── Dataset content
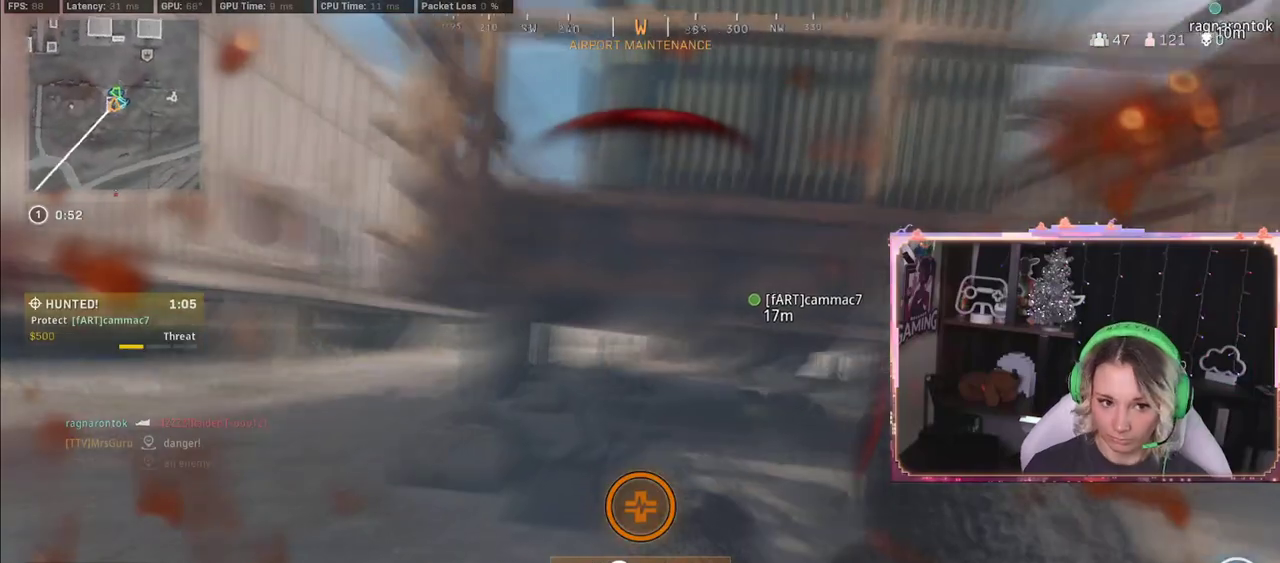
{"buttons": [], "left_stick": "center", "right_stick": "center", "events": [[300, "left_stick", "center"], [300, "right_stick", "center"]]}
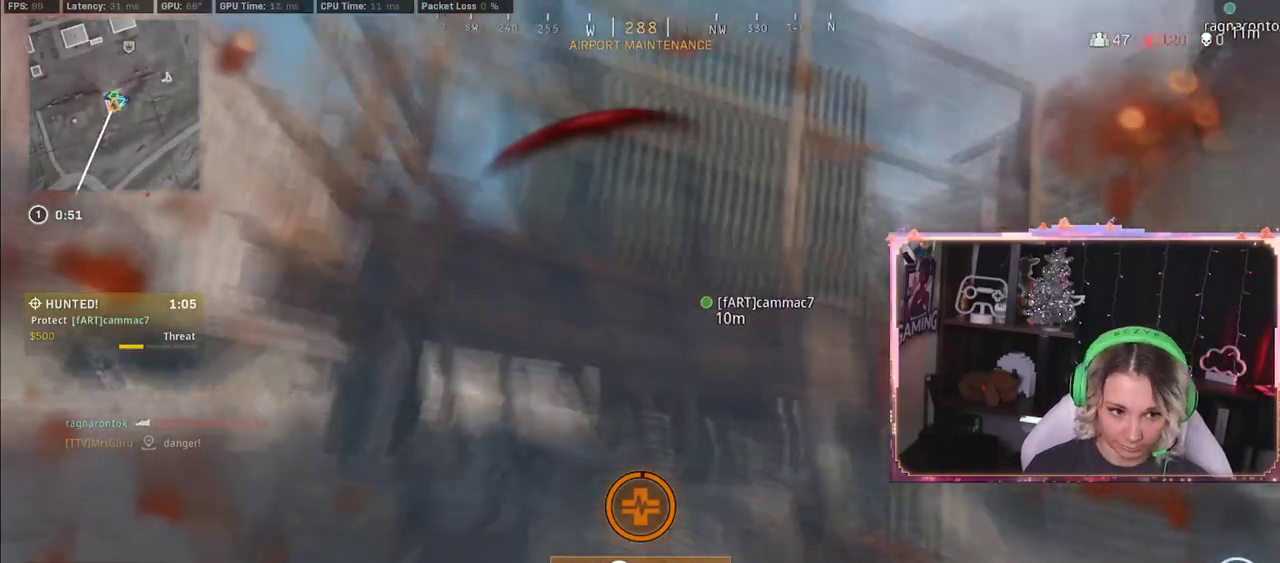
{"buttons": [], "left_stick": "right", "right_stick": "left", "events": [[117, "left_stick", "left"], [117, "right_stick", "right"], [450, "left_stick", "right"], [450, "right_stick", "left"]]}
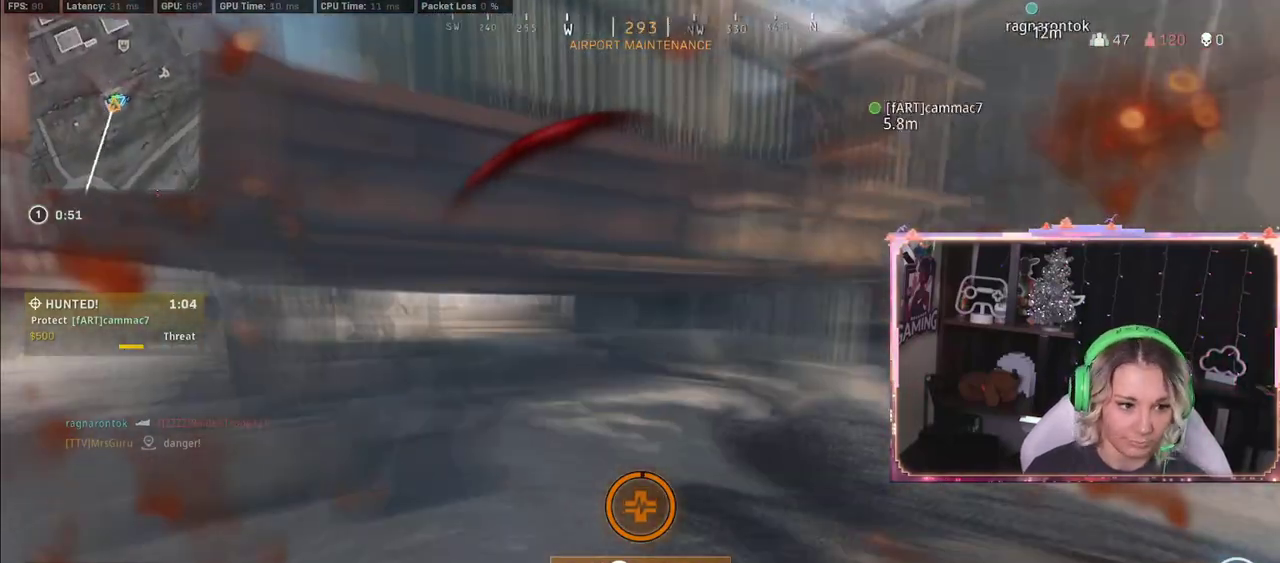
{"buttons": [], "left_stick": "right", "right_stick": "left", "events": [[83, "left_stick", "up-right"], [250, "left_stick", "right"]]}
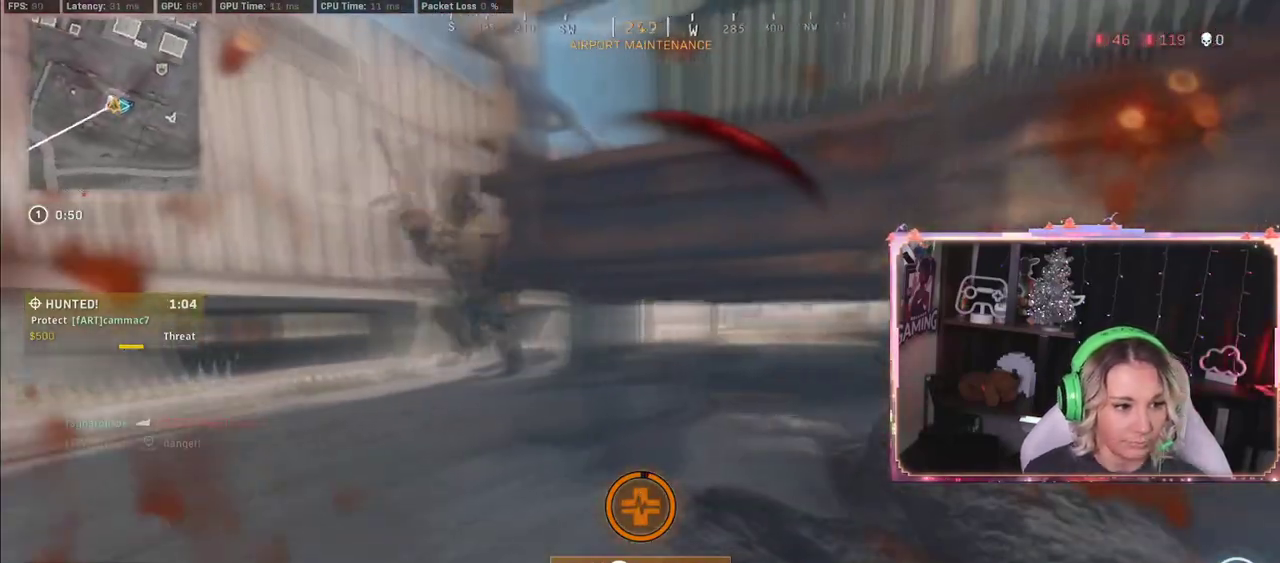
{"buttons": [], "left_stick": "down", "right_stick": "left", "events": [[50, "left_stick", "down-right"], [300, "left_stick", "down"]]}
────
> **Activity**:
Repeat the data exactly. Pictures should not appear.

> **The completed task**:
{"buttons": [], "left_stick": "center", "right_stick": "center", "events": [[300, "left_stick", "center"], [300, "right_stick", "center"]]}
{"buttons": [], "left_stick": "right", "right_stick": "left", "events": [[117, "left_stick", "left"], [117, "right_stick", "right"], [450, "left_stick", "right"], [450, "right_stick", "left"]]}
{"buttons": [], "left_stick": "right", "right_stick": "left", "events": [[83, "left_stick", "up-right"], [250, "left_stick", "right"]]}
{"buttons": [], "left_stick": "down", "right_stick": "left", "events": [[50, "left_stick", "down-right"], [300, "left_stick", "down"]]}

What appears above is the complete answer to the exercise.